====== Records for this task ======

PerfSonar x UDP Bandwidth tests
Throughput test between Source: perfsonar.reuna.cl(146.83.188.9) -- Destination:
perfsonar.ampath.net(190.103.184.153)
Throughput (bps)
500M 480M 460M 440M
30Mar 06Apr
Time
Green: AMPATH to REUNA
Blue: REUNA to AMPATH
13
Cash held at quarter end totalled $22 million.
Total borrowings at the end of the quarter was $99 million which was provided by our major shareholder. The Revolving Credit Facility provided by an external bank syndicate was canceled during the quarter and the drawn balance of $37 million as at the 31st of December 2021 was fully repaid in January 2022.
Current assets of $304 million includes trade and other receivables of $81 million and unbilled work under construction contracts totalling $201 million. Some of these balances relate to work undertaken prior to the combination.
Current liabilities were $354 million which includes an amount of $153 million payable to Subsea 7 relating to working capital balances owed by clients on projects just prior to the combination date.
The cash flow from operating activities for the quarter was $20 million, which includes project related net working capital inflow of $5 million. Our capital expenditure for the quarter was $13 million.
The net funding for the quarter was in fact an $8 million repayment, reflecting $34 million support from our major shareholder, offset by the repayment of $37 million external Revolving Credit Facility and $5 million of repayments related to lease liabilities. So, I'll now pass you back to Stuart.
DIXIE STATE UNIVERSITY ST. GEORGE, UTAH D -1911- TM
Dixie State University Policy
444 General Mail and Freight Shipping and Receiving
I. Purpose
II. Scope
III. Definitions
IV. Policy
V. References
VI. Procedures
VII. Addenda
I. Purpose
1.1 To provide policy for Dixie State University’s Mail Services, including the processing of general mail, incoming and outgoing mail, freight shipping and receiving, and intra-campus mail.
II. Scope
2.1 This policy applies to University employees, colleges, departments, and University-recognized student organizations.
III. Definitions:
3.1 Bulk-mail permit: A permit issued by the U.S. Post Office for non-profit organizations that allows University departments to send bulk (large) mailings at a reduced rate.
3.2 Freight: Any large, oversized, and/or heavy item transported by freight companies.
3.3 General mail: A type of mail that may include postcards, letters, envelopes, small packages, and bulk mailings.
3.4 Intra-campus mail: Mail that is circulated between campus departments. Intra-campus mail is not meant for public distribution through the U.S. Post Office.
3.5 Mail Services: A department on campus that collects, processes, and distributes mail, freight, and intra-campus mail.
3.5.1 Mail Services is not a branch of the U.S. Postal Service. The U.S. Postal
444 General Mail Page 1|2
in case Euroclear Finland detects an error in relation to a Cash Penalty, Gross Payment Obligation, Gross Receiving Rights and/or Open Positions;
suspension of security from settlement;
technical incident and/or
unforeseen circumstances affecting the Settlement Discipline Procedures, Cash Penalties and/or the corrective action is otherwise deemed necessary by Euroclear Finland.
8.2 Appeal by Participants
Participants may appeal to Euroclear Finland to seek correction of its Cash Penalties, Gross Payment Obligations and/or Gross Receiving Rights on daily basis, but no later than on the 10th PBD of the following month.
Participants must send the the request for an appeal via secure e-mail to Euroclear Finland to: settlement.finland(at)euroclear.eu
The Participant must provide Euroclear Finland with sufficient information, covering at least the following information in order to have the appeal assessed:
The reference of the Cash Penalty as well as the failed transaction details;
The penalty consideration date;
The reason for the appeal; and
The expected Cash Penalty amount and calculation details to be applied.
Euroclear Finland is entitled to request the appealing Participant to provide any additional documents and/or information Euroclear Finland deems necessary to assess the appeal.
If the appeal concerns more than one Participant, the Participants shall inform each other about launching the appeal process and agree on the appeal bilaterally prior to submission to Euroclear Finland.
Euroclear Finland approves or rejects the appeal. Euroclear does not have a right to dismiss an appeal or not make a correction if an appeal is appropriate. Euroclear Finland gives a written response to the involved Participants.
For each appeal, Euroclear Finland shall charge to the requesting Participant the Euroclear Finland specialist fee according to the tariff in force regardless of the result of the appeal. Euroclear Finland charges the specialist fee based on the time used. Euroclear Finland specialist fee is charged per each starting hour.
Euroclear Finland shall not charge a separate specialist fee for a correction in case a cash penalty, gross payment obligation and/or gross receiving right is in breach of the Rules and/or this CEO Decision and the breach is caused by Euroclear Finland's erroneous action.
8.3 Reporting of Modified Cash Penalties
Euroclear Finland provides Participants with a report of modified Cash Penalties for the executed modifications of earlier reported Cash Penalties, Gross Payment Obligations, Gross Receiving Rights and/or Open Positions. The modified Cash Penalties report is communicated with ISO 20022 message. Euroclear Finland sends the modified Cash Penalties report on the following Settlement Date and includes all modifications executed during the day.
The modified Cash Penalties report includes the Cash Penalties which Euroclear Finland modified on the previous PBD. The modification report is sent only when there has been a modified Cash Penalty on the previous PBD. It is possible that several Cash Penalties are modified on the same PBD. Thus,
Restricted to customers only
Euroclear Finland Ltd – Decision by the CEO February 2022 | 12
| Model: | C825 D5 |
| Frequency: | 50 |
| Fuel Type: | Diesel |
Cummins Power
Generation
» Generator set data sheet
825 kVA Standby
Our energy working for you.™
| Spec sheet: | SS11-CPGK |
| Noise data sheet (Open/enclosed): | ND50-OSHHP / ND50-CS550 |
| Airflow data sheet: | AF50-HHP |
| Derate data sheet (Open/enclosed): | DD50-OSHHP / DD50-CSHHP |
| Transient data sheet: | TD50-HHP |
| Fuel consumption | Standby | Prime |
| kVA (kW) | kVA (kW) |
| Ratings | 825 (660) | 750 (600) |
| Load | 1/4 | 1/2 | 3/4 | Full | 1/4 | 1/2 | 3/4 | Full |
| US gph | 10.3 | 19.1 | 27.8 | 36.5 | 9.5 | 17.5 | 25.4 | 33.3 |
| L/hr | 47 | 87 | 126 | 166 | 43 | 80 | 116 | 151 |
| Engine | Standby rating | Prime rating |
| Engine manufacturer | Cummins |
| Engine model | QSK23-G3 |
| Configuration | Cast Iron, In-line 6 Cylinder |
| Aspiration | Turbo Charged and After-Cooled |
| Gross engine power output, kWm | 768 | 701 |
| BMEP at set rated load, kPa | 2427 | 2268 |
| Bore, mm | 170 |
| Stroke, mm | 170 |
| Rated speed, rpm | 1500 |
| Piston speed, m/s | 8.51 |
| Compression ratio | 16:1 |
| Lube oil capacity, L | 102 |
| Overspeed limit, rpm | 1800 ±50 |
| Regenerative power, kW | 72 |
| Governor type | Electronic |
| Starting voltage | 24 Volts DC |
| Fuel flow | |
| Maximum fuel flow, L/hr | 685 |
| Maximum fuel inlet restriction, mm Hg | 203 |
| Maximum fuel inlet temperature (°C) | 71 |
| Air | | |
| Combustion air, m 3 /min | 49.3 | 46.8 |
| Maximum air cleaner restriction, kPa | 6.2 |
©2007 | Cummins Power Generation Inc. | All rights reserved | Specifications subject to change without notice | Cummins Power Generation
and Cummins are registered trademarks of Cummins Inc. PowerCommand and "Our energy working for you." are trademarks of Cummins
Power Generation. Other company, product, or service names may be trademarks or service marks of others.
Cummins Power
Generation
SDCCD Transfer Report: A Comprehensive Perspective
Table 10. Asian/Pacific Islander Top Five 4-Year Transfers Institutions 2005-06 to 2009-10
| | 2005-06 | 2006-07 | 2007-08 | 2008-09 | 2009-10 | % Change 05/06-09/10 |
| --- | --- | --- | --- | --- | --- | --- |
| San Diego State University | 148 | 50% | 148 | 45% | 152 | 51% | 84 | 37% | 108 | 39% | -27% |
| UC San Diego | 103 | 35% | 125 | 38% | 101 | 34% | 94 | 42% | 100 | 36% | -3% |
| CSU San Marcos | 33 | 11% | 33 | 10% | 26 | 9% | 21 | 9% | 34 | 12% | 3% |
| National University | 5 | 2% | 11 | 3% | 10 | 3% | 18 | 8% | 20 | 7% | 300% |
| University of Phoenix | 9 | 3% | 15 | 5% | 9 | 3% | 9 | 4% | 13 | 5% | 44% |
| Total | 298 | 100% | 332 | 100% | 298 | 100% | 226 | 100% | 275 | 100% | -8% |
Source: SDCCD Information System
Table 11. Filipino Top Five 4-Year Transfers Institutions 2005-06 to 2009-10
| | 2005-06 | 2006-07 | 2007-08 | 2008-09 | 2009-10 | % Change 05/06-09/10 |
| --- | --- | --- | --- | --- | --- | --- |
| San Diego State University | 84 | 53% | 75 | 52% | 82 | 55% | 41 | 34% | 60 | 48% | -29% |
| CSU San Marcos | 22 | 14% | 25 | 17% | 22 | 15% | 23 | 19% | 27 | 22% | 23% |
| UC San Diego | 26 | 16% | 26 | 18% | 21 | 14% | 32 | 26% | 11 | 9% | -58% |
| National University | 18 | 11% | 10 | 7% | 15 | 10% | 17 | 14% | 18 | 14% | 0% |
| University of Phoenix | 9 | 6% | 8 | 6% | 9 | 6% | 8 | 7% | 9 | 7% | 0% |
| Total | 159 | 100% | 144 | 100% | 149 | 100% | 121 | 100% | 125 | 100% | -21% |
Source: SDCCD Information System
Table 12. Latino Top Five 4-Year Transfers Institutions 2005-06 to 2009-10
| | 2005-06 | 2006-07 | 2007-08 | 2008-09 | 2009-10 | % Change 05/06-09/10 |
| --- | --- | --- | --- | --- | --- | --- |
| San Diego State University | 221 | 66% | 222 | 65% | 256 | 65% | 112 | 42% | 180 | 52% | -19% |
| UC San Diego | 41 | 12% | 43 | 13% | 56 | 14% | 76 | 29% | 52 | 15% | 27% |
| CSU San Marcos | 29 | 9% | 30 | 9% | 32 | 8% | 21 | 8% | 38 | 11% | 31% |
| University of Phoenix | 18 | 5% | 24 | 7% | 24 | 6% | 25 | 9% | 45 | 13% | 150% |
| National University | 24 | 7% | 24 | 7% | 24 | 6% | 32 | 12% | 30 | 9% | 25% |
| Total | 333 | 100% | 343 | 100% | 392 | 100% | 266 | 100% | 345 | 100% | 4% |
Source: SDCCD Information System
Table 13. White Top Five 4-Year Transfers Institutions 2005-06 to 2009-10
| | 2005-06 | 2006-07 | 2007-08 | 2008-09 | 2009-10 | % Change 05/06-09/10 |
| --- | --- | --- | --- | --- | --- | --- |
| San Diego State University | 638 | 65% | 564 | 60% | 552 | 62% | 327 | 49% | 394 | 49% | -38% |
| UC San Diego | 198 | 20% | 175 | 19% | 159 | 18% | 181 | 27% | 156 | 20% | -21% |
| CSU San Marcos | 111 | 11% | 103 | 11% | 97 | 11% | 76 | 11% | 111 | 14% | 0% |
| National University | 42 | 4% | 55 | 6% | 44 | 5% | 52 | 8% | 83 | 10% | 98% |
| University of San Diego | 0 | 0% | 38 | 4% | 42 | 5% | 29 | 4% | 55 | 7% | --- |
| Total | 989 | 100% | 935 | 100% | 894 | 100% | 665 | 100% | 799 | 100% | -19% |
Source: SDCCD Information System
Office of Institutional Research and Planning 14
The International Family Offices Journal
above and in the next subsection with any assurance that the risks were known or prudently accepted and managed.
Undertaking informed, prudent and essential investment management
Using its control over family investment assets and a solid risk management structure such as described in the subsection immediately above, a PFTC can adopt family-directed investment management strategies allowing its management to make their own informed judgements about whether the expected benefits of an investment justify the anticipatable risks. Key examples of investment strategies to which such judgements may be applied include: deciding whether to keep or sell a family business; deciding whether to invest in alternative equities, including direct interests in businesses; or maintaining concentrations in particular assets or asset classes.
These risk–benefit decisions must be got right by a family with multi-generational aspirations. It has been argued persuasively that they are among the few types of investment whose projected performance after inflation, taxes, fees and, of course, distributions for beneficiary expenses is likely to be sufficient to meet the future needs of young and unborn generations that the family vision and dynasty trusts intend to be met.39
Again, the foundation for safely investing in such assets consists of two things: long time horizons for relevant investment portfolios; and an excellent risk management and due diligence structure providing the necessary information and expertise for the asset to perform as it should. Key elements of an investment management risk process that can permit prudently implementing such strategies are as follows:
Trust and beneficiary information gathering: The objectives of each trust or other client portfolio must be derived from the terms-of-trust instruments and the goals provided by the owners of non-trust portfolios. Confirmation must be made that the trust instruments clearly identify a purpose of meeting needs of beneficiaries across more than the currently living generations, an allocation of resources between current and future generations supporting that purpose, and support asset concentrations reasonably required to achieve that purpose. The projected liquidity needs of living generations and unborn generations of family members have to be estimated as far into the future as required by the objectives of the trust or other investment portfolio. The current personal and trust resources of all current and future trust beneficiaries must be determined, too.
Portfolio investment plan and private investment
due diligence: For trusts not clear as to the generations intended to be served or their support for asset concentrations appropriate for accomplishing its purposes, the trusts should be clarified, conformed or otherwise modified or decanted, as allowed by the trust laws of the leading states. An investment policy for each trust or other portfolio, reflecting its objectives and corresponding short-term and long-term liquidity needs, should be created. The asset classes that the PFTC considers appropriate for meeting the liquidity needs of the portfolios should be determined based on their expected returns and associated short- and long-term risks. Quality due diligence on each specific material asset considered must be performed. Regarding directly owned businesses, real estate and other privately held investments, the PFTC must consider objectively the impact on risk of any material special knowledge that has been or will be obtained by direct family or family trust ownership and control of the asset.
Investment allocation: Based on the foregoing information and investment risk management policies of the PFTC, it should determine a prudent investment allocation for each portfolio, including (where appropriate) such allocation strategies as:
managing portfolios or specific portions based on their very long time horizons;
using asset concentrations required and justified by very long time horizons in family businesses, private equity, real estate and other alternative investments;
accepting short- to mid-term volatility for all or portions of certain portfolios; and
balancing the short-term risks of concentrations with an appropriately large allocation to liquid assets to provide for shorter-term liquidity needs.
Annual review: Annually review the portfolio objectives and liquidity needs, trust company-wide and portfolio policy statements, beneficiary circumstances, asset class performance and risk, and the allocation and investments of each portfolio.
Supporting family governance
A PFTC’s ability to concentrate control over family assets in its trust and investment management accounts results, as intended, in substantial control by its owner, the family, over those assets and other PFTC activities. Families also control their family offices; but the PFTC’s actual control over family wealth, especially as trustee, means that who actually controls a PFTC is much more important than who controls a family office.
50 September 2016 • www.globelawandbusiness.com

======

> Work task:
The word is "Services". Copy every line above where it appears.

> Completed task:
1.1 To provide policy for Dixie State University’s Mail Services, including the processing of general mail, incoming and outgoing mail, freight shipping and receiving, and intra-campus mail.
3.5 Mail Services: A department on campus that collects, processes, and distributes mail, freight, and intra-campus mail.
3.5.1 Mail Services is not a branch of the U.S. Postal Service. The U.S. Postal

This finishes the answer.